I'm having trouble creating a parser using the grammar specified here: https://developers.google.com/protocol-buffers/docs/reference/proto3-spec
I'm getting the feeling that there are syntax differences
I'm slurping the grammar out of a separate file, but I feel like escaped quotes still aren't being handled as I intend (e.g. quote = "'" | '"'
)
does anyone know how quotes ought to be escaped in instaparse ebnf strings?
the way you have it looks likely to work to me
maybe there's unmatched quotes somewhere in the grammar that I copied and pasted 😕
try making a trivial grammar that only matches a quote to make sure it works the way you expect
^ This. So much this. When I'm making grammars, I often make little phrases to match a character I haven't tested before.
I'll try that, thanks
"'" | '"'
looks right, but there are sometimes additional layers of escaping you have to deal with.
e.g. if you wrote your grammar as a string in a Clojure file, it would probably have to look like
(def parser (insta/parser "quote \"'\" | '\"'"))

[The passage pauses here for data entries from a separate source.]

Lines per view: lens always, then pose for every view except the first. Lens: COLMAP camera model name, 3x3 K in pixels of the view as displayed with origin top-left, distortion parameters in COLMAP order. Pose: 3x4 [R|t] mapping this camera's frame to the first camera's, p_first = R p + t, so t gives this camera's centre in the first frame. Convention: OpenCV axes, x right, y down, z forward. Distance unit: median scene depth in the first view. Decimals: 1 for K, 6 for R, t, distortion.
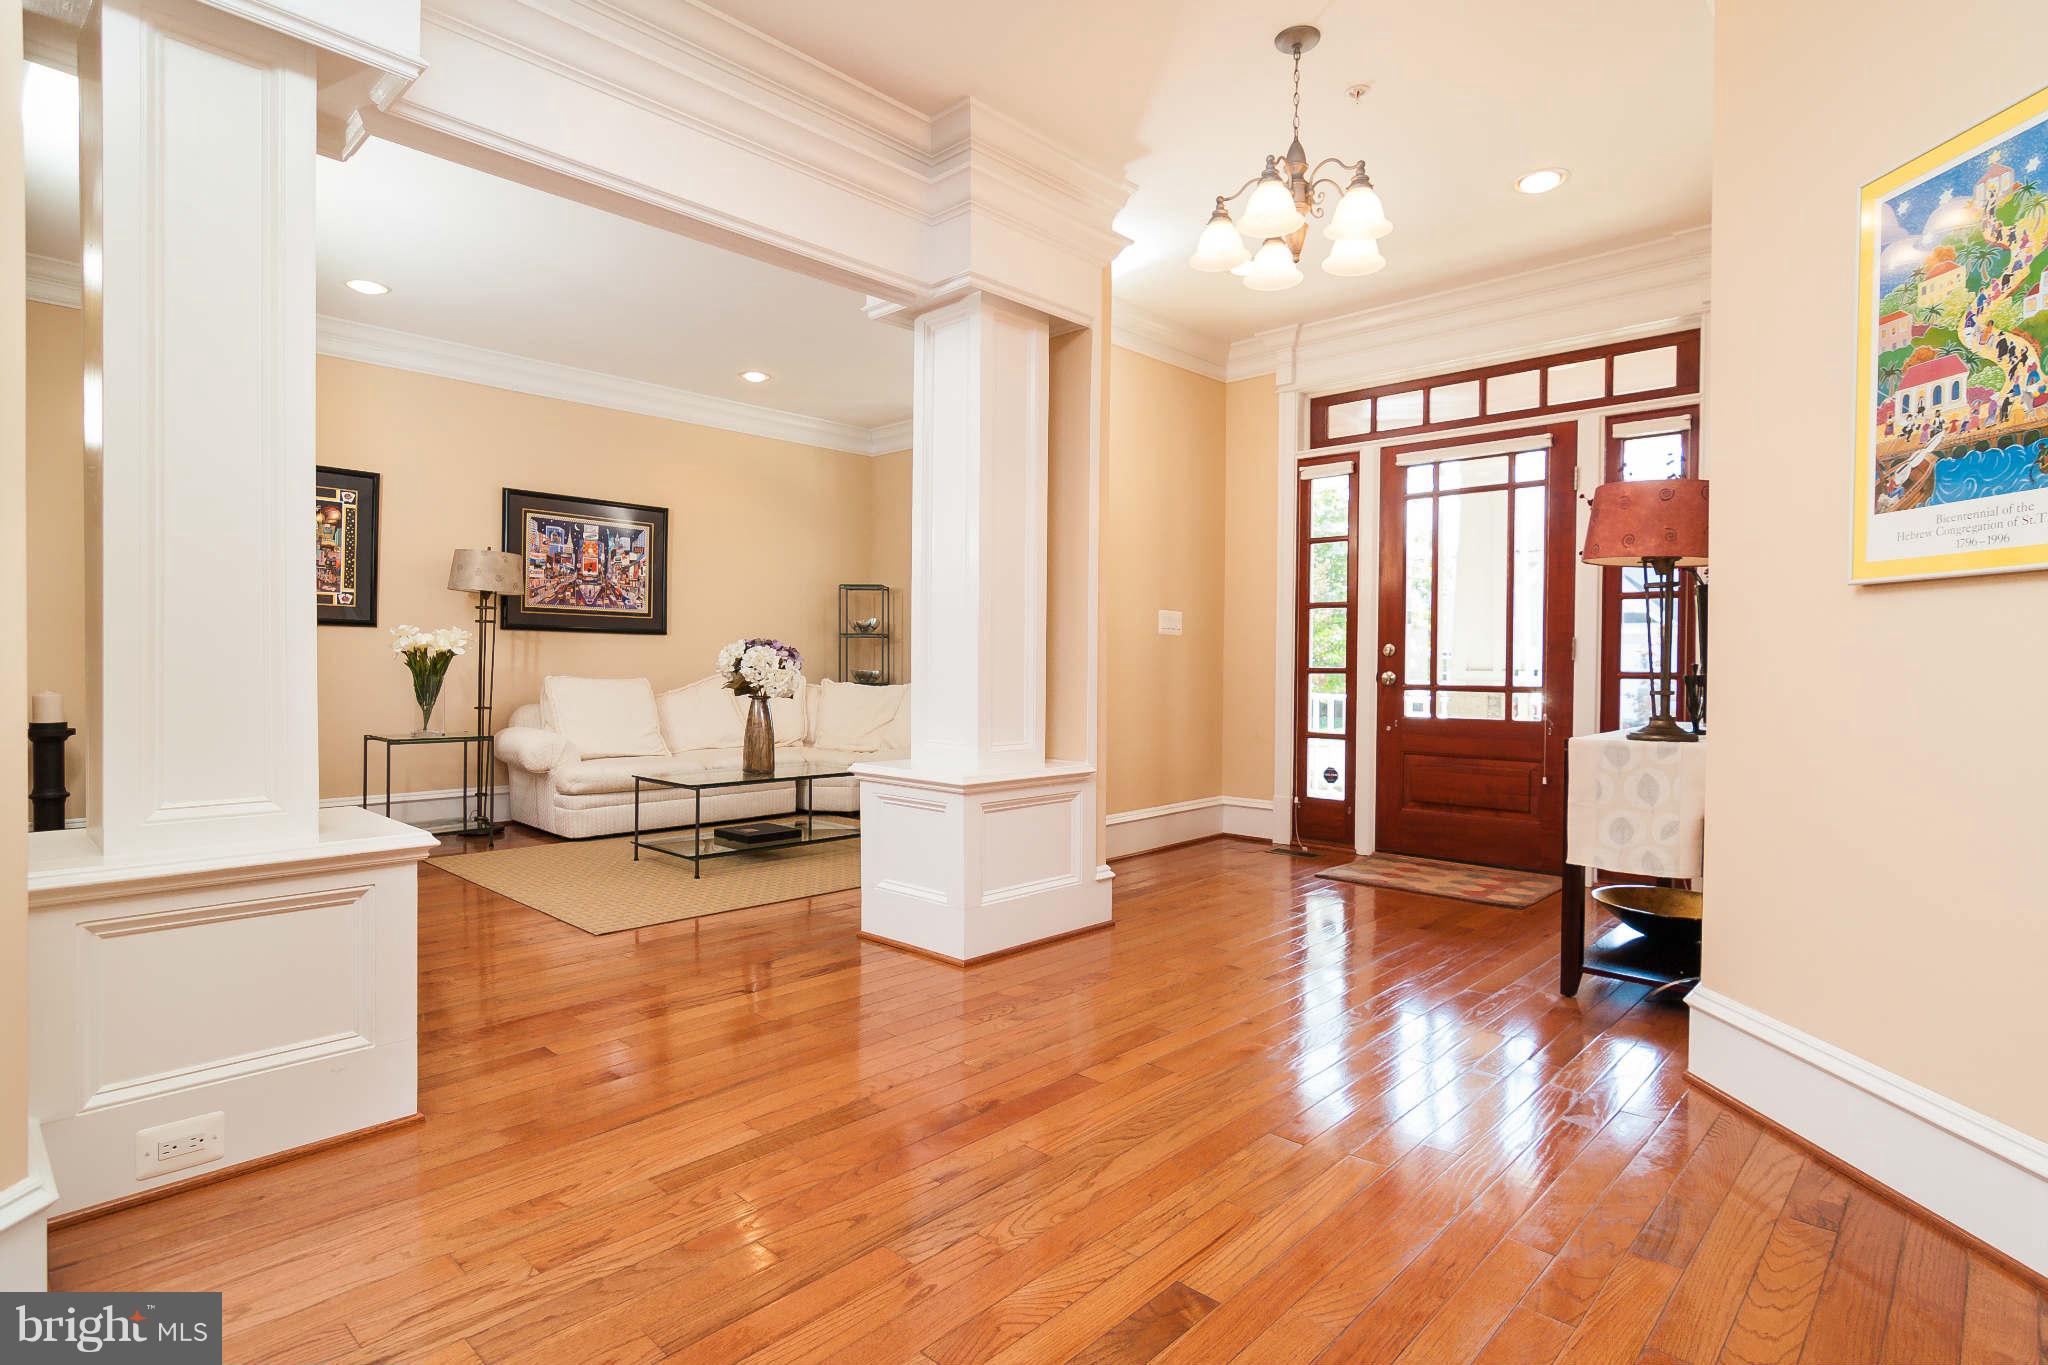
lens RADIAL K [[1048.9, 0, 1024.0], [0, 1048.9, 682.5], [0, 0, 1]] dist [-0.001680, -0.000162]
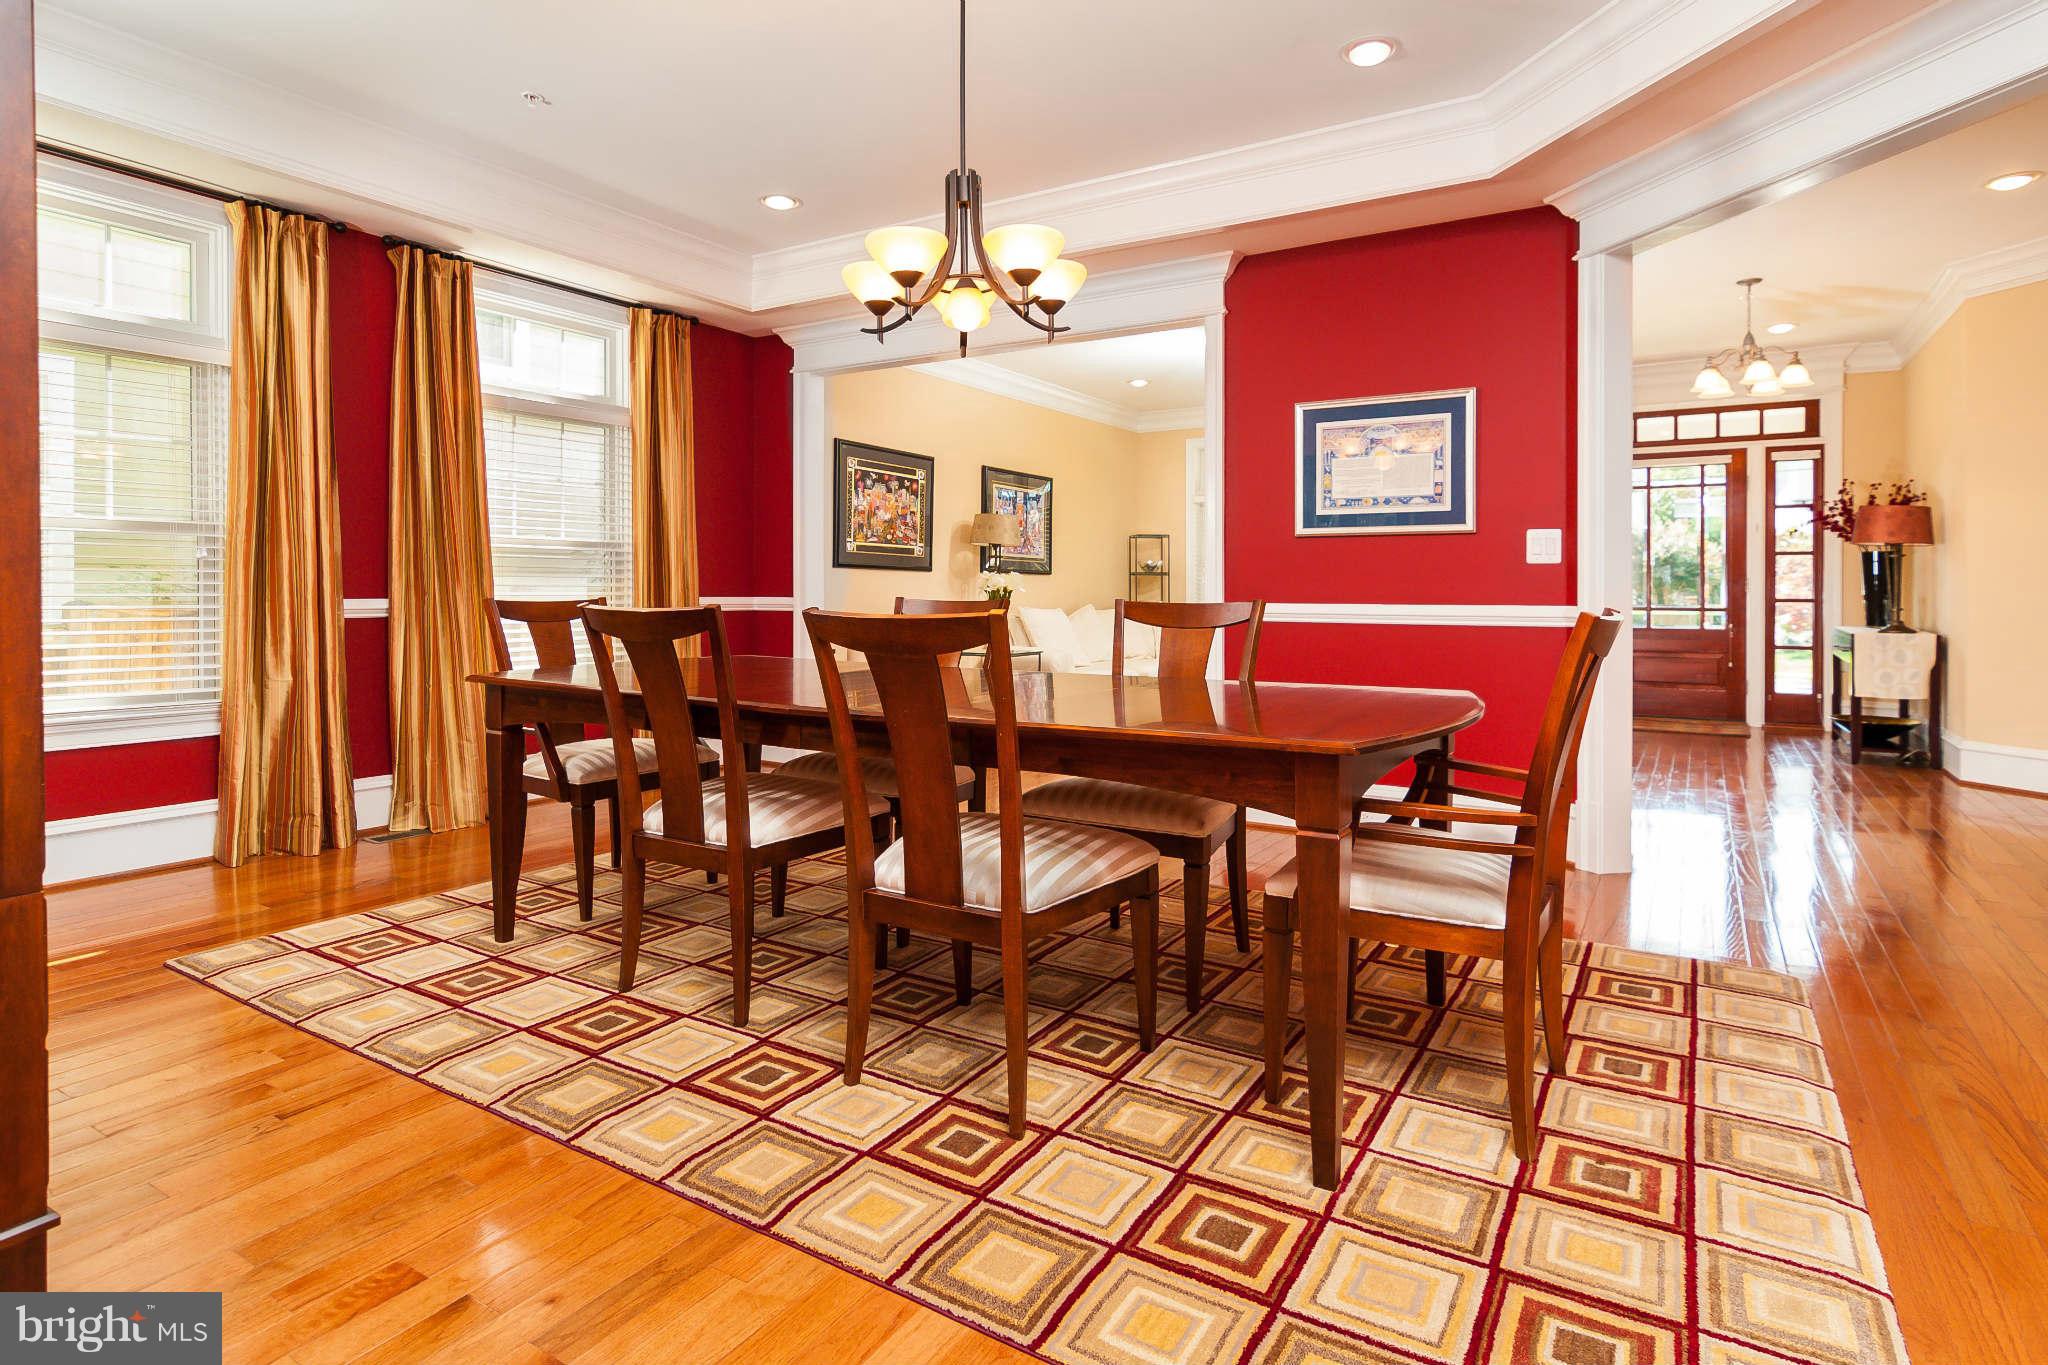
lens RADIAL K [[1079.1, 0, 1020.4], [0, 1079.1, 600.5], [0, 0, 1]] dist [0.001144, 0.000363]
pose [[0.981946, -0.006180, 0.189063, -0.912974], [0.008023, 0.999927, -0.008985, -0.001599], [-0.188994, 0.010340, 0.981924, -0.455546]]
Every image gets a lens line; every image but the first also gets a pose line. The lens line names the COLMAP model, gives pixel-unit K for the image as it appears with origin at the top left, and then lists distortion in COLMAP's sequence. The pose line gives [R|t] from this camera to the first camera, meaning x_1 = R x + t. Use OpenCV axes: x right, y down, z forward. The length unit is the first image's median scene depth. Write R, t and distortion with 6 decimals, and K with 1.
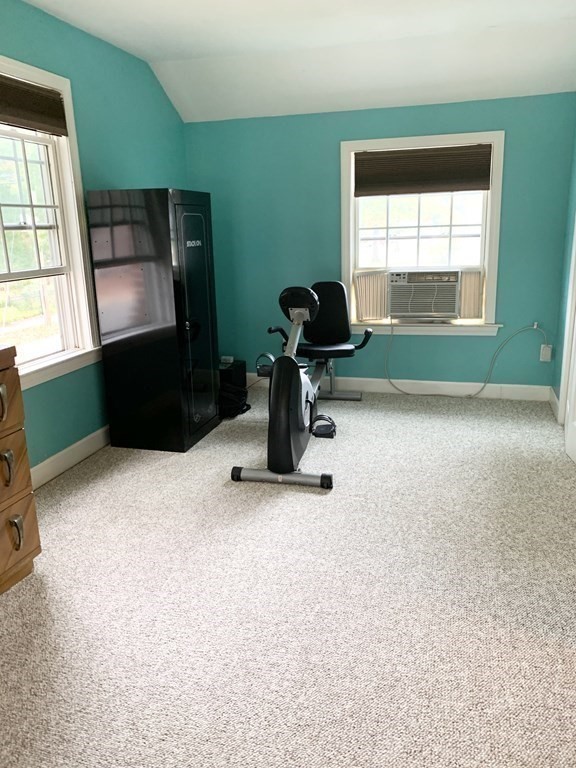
lens RADIAL K [[592.6, 0, 291.7], [0, 592.6, 378.9], [0, 0, 1]] dist [0.059068, -0.089628]
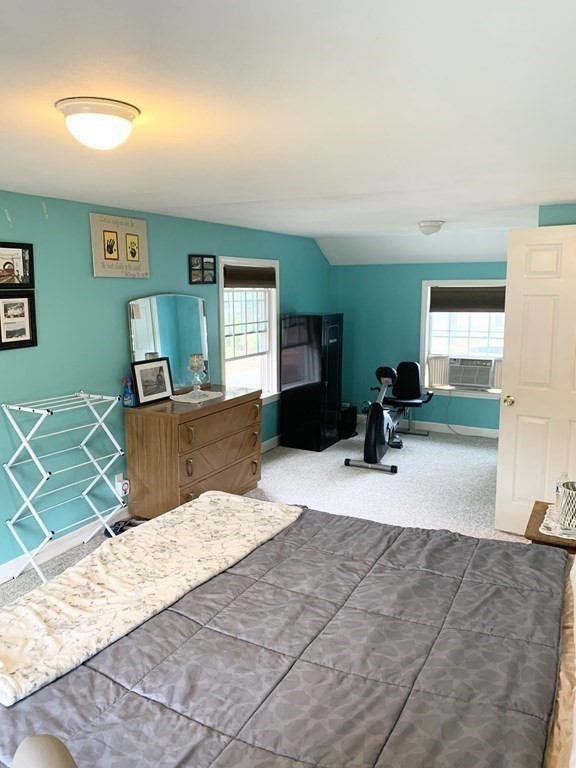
lens RADIAL K [[592.6, 0, 292.5], [0, 592.6, 379.6], [0, 0, 1]] dist [0.059068, -0.089628]
pose [[0.978867, 0.057257, -0.196320, 0.073637], [-0.075028, 0.993611, -0.084309, 0.053704], [0.190239, 0.097256, 0.976909, -0.728596]]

I see this in the protobuf spec
hexEscape = '\'
that will probably throw off instaparse, since it thinks you are escaping the second '
so it should really be
hexEscape = '\\'
@frank ^
also, /[^\0\n\\]/
is not valid EBNF in instaparse (should be #"[^\0\n\\]"
)
ah, that's probably it!
strangely enough, #"[^\0\n\\]"
isn't valid clojure regex syntax, so I stole the same regex syntax from https://github.com/arpagaus/clj-protobuf/blob/master/resources/proto.ebnf
they've got a few extra backslashes: #"[^\\0\\n]"
@aengelberg what's the equivalent of the …
that they've got littered all over their grammar?
I think they meant that as a shorthand for alternating between all the digits. Sadly instaparse can't infer the intermediate values, so you would have to "0" | "1" | "2" | "3" | "4" | "5" | "6" | "8" | "9"
ah, gotcha
alternatively, #"[0-9]" should work too, right?
correct